Revealed Preference: “show me the money”(i.e. reveal to me what you think it’s worth)
o Direct prices: Travel cost method: infers individuals marginal willingness to pay
for environmental quality from where they go for recreation. E.g. How much are
you willing to pay to go to the cleaner picnic spot than the dirtier one?
o Implicit Prices: “Hedonic Models” : implicit prices are bundled with other
private goods. E.g. comparing housing prices in areas with high and low air
pollution, comparing wages in jobs with different levels of risk.
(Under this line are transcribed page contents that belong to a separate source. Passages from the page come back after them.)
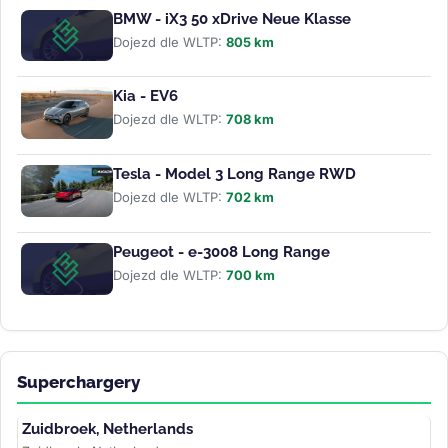
BMW - iX3 50 xDrive Neue Klasse
Dojezd dle WLTP:
805 km
Kia - EV6
Dojezd dle WLTP:
708 km
Tesla - Model 3 Long Range RWD
Dojezd dle WLTP:
702 km
Peugeot - e-3008 Long Range
Dojezd dle WLTP:
700 km
Superchargery
Zuidbroek, Netherlands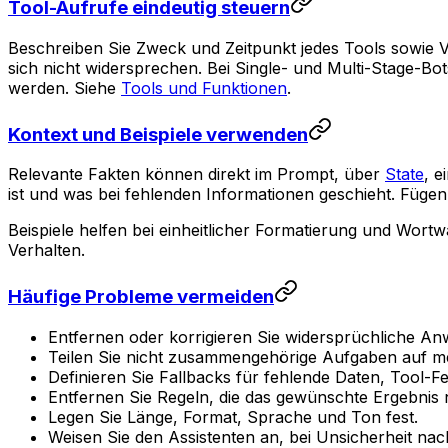
Tool-Aufrufe eindeutig steuern
Beschreiben Sie Zweck und Zeitpunkt jedes Tools sowie 
sich nicht widersprechen. Bei Single- und Multi-Stage-B
werden. Siehe
Tools und Funktionen
.
Kontext und Beispiele verwenden
Relevante Fakten können direkt im Prompt, über
State
, e
ist und was bei fehlenden Informationen geschieht. Füge
Beispiele helfen bei einheitlicher Formatierung und Wortw
Verhalten.
Häufige Probleme vermeiden
Entfernen oder korrigieren Sie widersprüchliche An
Teilen Sie nicht zusammengehörige Aufgaben auf me
Definieren Sie Fallbacks für fehlende Daten, Tool-Fe
Entfernen Sie Regeln, die das gewünschte Ergebnis n
Legen Sie Länge, Format, Sprache und Ton fest.
Weisen Sie den Assistenten an, bei Unsicherheit nac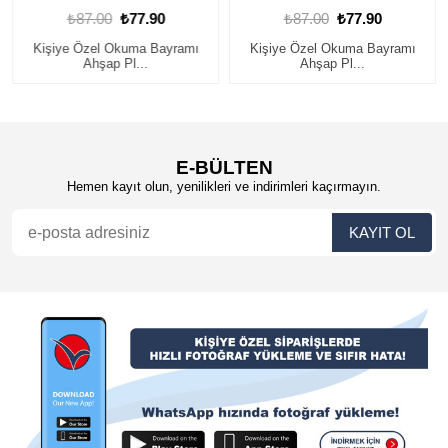
₺87.00
₺77.90
₺87.00
₺77.90
Kişiye Özel Okuma Bayramı
Kişiye Özel Okuma Bayramı
Ahşap Pl...
Ahşap Pl...
E-BÜLTEN
Hemen kayıt olun, yenilikleri ve indirimleri kaçırmayın.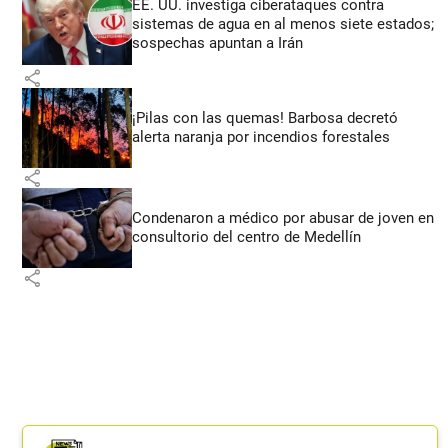
EE. UU. investiga ciberataques contra
sistemas de agua en al menos siete estados;
sospechas apuntan a Irán
share
¡Pilas con las quemas! Barbosa decretó
alerta naranja por incendios forestales
share
Condenaron a médico por abusar de joven en
consultorio del centro de Medellín
share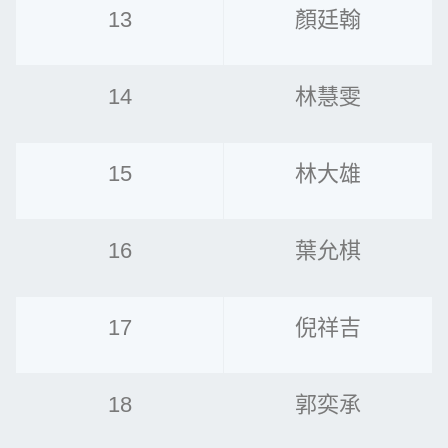
13
顏廷翰
14
林慧雯
15
林大雄
16
葉允棋
17
倪祥吉
18
郭奕承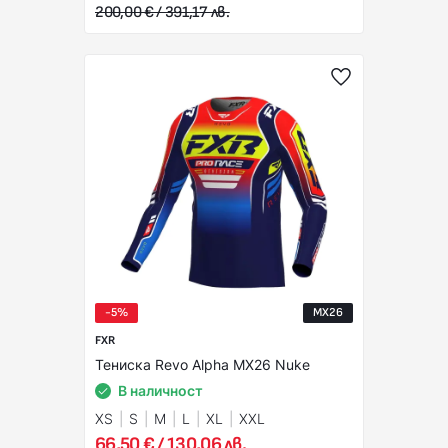
200,00 € / 391,17 лв.
-5%
MX26
FXR
Тениска Revo Alpha MX26 Nuke
В наличност
XS
S
M
L
XL
XXL
66,50 € / 130,06 лв.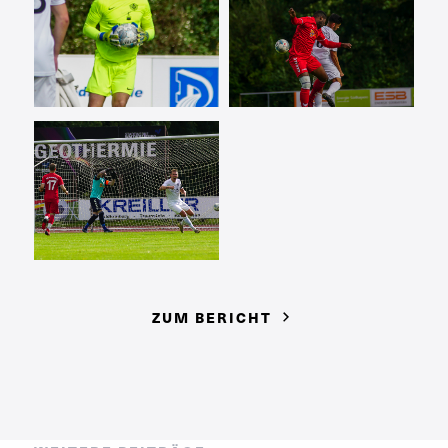
ZUM BERICHT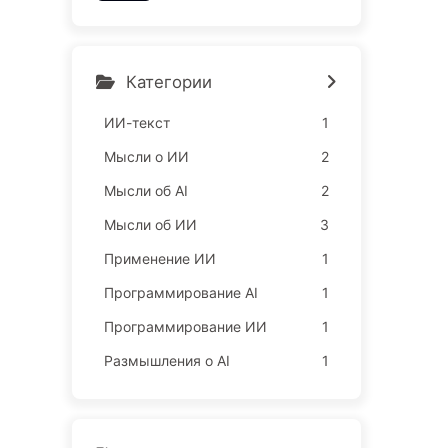
ы, захватывают ваш сон
и продают ваше свободн
ое время рекламодателя
м, цифровые империи бе
Категории
зжалостно оценивают ва
ше время сосредоточенн
ИИ-текст
1
ости — медленно освои
Мысли о ИИ
2
м ИИ166
Мысли об AI
2
Мысли об ИИ
3
Применение ИИ
1
Программирование AI
1
Программирование ИИ
1
Размышления о AI
1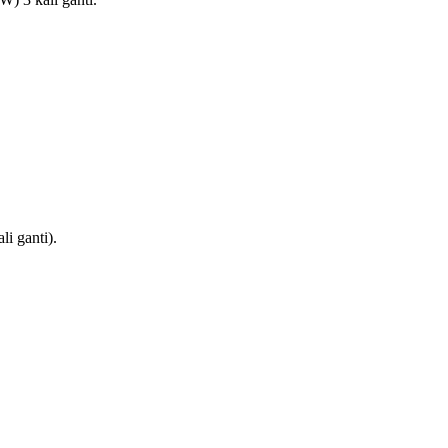
i ganti).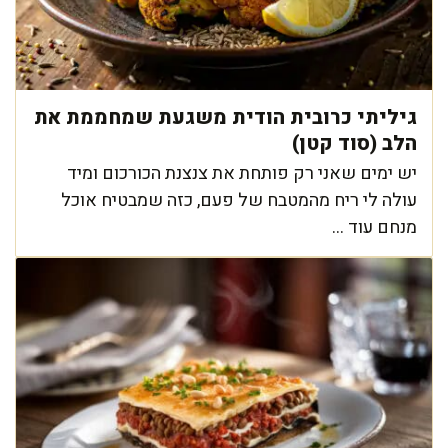
גיליתי כרובית הודית משגעת שמחממת את
הלב (סוד קטן)
יש ימים שאני רק פותחת את צנצנת הכורכום ומיד
עולה לי ריח מהמטבח של פעם, כזה שמבטיח אוכל
מנחם עוד ...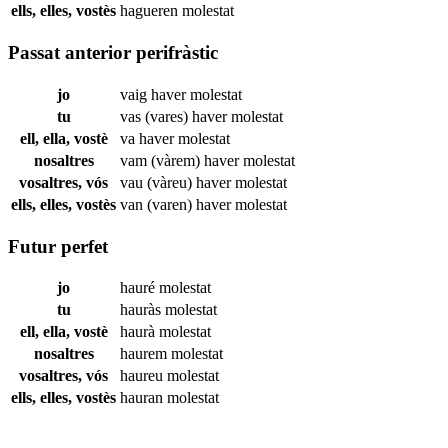
ells, elles, vostès
hagueren
molestat
Passat anterior perifràstic
jo
vaig haver
molestat
tu
vas (vares) haver
molestat
ell, ella, vostè
va haver
molestat
nosaltres
vam (vàrem) haver
molestat
vosaltres, vós
vau (vàreu) haver
molestat
ells, elles, vostès
van (varen) haver
molestat
Futur perfet
jo
hauré
molestat
tu
hauràs
molestat
ell, ella, vostè
haurà
molestat
nosaltres
haurem
molestat
vosaltres, vós
haureu
molestat
ells, elles, vostès
hauran
molestat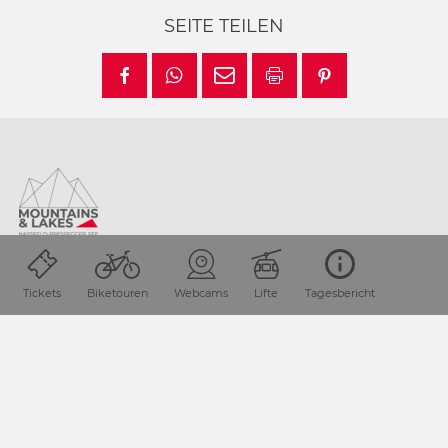
SEITE TEILEN
Lage & Anreise
Tickets
Biketouren
Webcams
Lifte
Tagesbericht
Die Urlaubsdestination Nassfeld-Pressegger See liegt in
Kärnten / Österreich direkt an der Grenze zu Italien.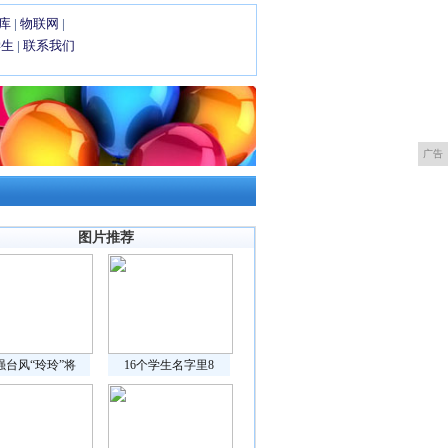
库
|
物联网
|
学生
|
联系我们
广告
图片推荐
强台风“玲玲”将
16个学生名字里8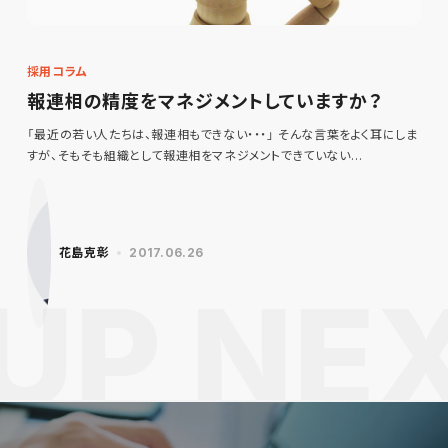
採用コラム
報連相の精度をマネジメントしていますか？
「最近の若い人たちは、報連相もできない・・・」 そんな言葉をよく耳にしま
すが、そもそも組織として報連相をマネジメントできていない…
花島克彰
2017.06.26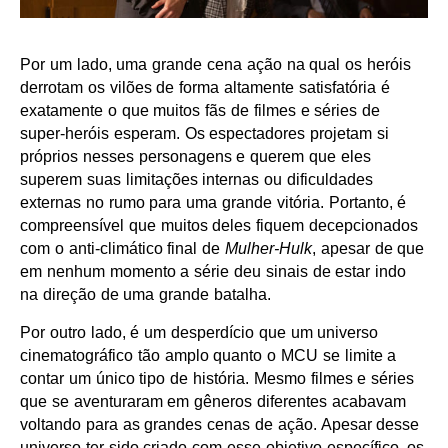
Por um lado, uma grande cena ação na qual os heróis
derrotam os vilões de forma altamente satisfatória é
exatamente o que muitos fãs de filmes e séries de
super-heróis esperam. Os espectadores projetam si
próprios nesses personagens e querem que eles
superem suas limitações internas ou dificuldades
externas no rumo para uma grande vitória. Portanto, é
compreensível que muitos deles fiquem decepcionados
com o anti-climático final de
Mulher-Hulk
, apesar de que
em nenhum momento a série deu sinais de estar indo
na direção de uma grande batalha.
Por outro lado, é um desperdício que um universo
cinematográfico tão amplo quanto o MCU se limite a
contar um único tipo de história. Mesmo filmes e séries
que se aventuraram em gêneros diferentes acabavam
voltando para as grandes cenas de ação. Apesar desse
universo ter sido criado com esse objetivo específico, os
 Issue when measuring: they vary in many other ways as well.
Ask People! Stated Preference/Contingent Valuation Method:
o Idea: Ask individuals their marginal willingness to pay to avoid/accept different
environmental scenarios, e.g. how much they’d be willing to pay to accept having
a dirtier environment/to have a cleaner environment.
 Problems:
 The phrasing of the question is important.
 Have a week incentive to tell the truth – not going to be asked to
pay (incentive to misreport) and “just another survey”.